Tactile Display With Directional Force Feedback
This new touch panel concept imparts a directional tactile feedback force to the user, by moving the panel surface. Developed by a research group with members from NEC and the Tokyo Institute of Technology, the system uses wires to pull the four corners of the panel. The tensile force to be applied to each wire can be adjusted, so the strength of the force, as well as the direction, can be controlled.
"This system produces a sensation like when you hit an object, enabling you to understand where the object is. With vibration alone, you know you've hit an object, but just touching an object doesn't enable you to understand where it is. You will know if you look at it, but the information you can sense by touch is insufficient."
"In this demo, when you touch the ball, if it's rolling toward you slowly, the force you feel is weak, and if it hits you quickly, you feel a strong force from it. So in that regard as well, this system differs from a tactile display using vibration."

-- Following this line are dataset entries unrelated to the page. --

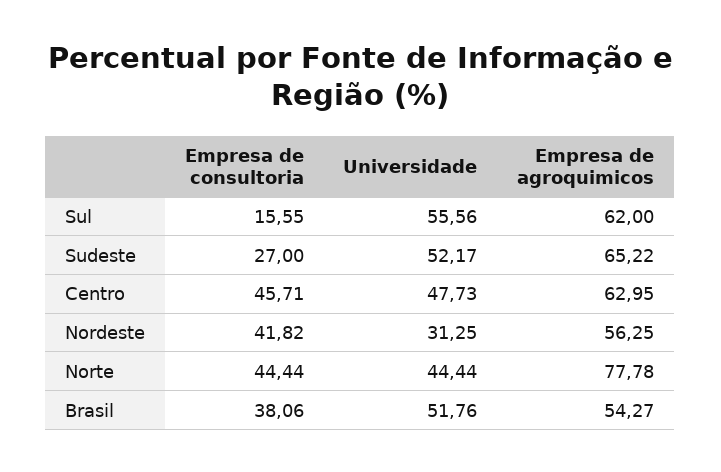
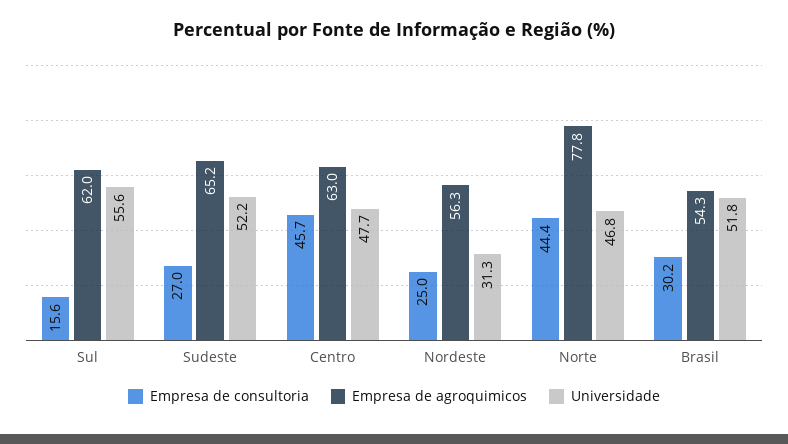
Empresa de consultoria, Nordeste: 41.82 -> 25
Universidade, Norte: 44.44 -> 46.8
Empresa de consultoria, Brasil: 38.06 -> 30.2

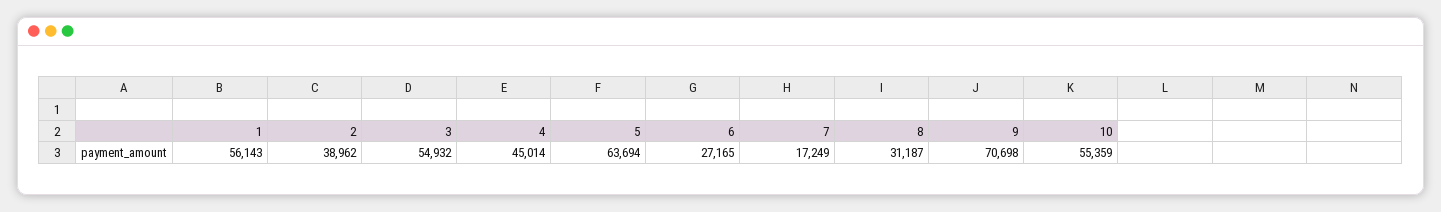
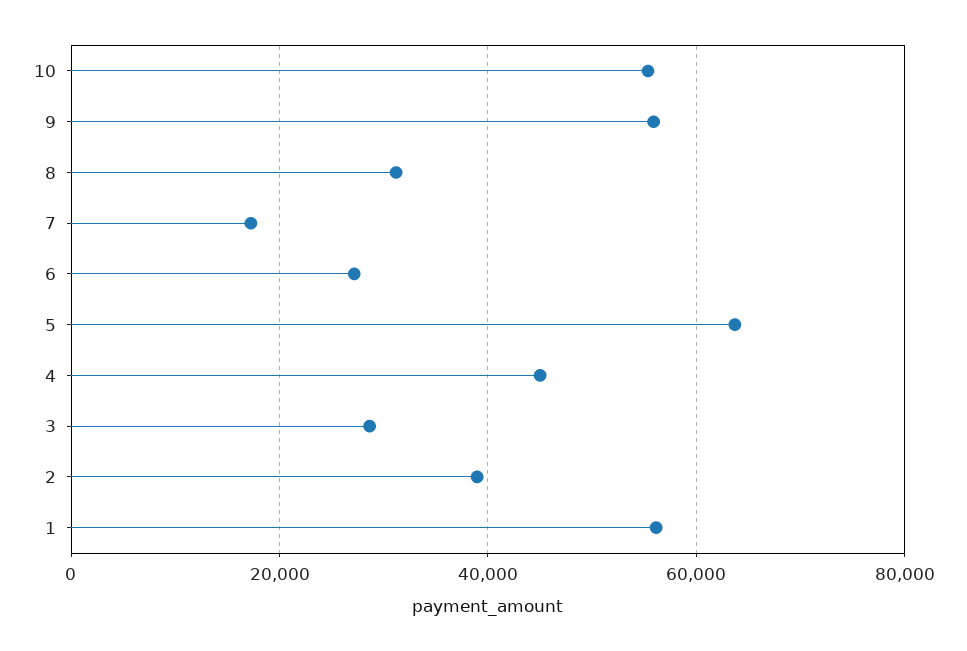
3: 54932 -> 28000
9: 70698 -> 56000

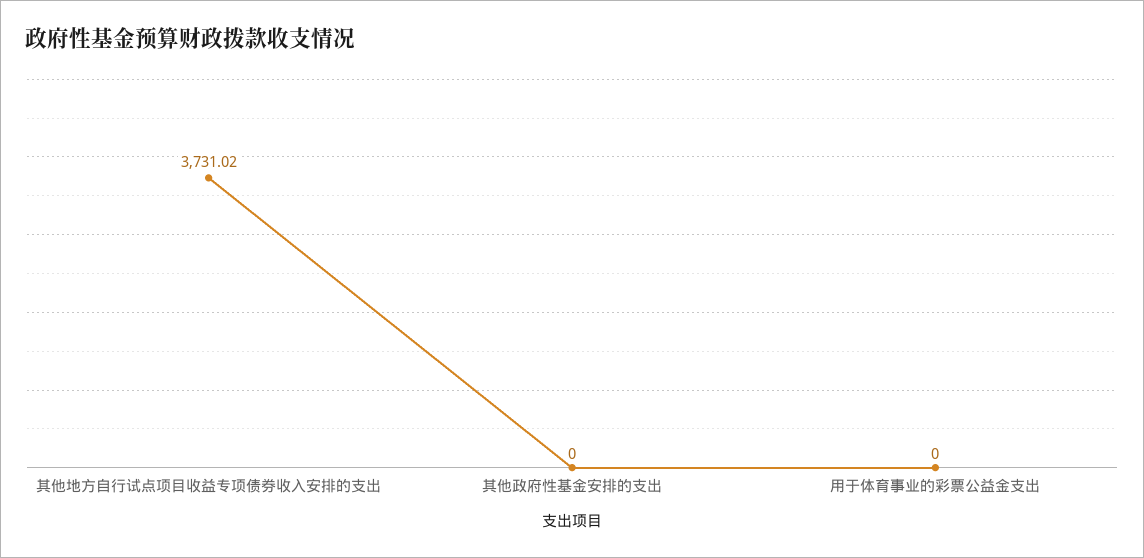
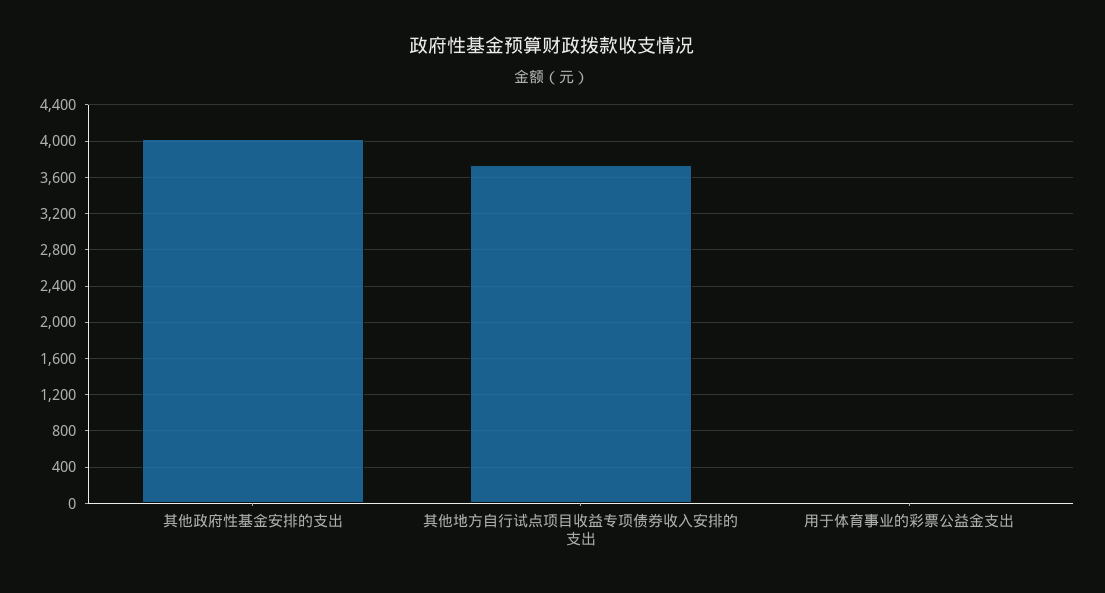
其他政府性基金安排的支出: 0 -> 4000

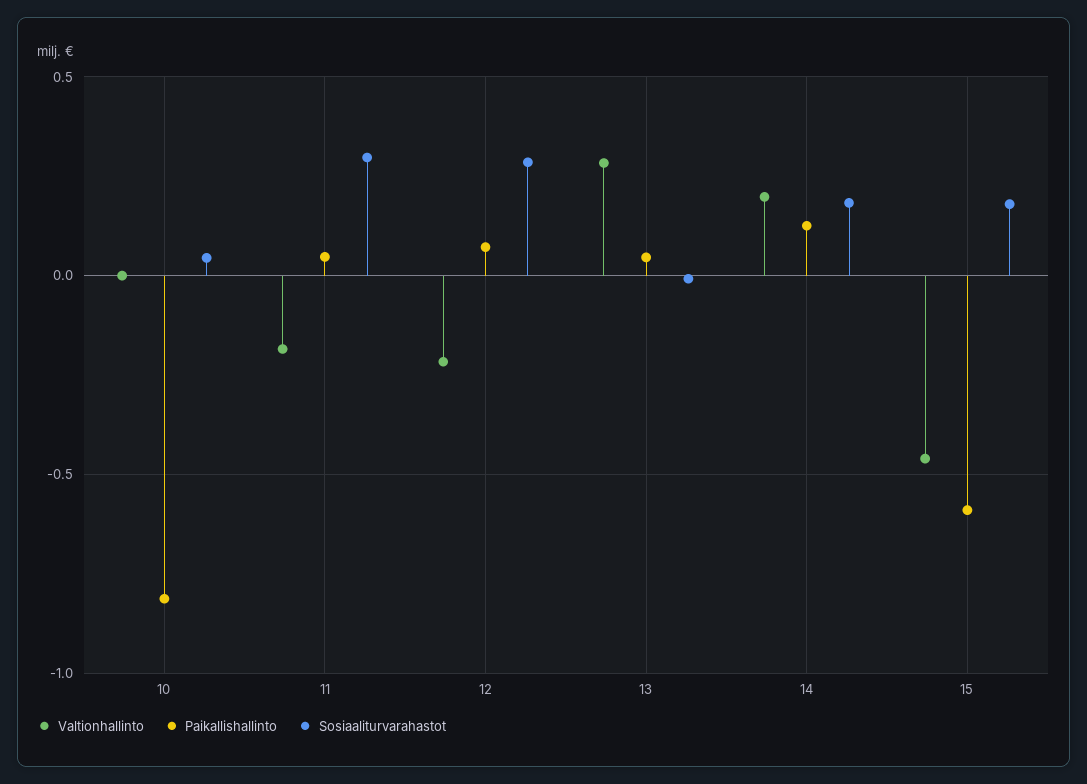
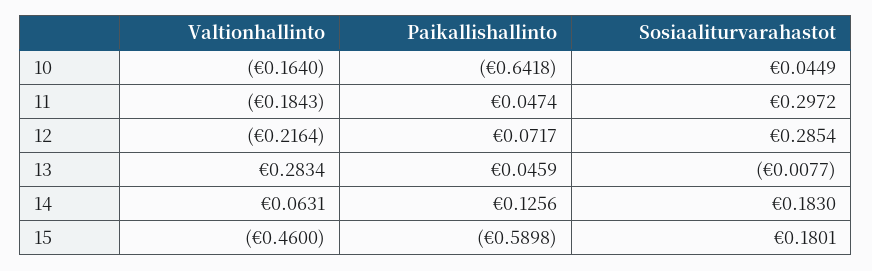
Valtionhallinto, 10: 0 -> -0.164
Paikallishallinto, 10: -0.8 -> -0.6418
Valtionhallinto, 14: 0.2 -> 0.0631

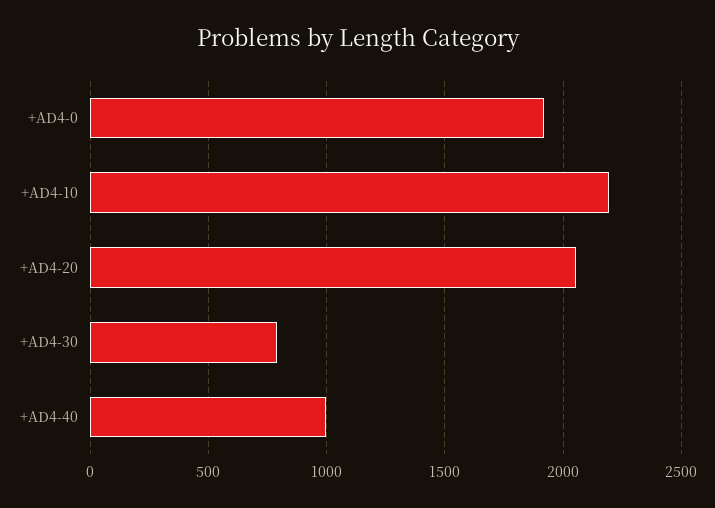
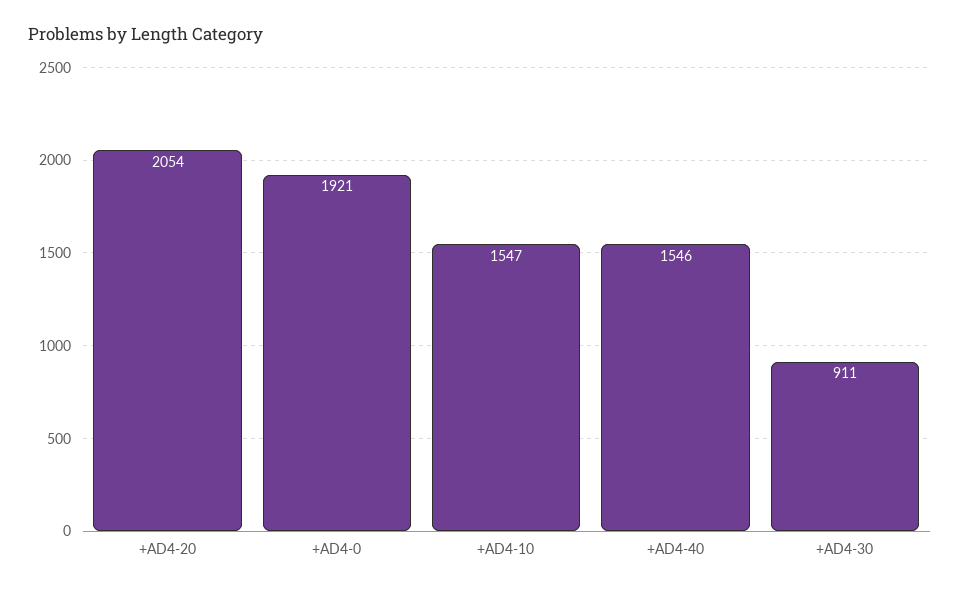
+AD4-10: 2200 -> 1547
+AD4-30: 800 -> 911
+AD4-40: 1000 -> 1546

This prototype has optical touch sensors in the bezel, and all the components that produce the force, including the wires and motors, are housed inside the display. So this system can be used like a regular touch panel, without needing to attach any extra devices to the fingers.
"Because you can feel the direction of the force, this system could be used for navigation, for example, to let people know which way they're going just by touching the display. Also, when you're entering text by flicking, with no sensation, it's hard to know which side you're on, but with this system, you know which way you've flicked. So we think this system could be useful in applications like that."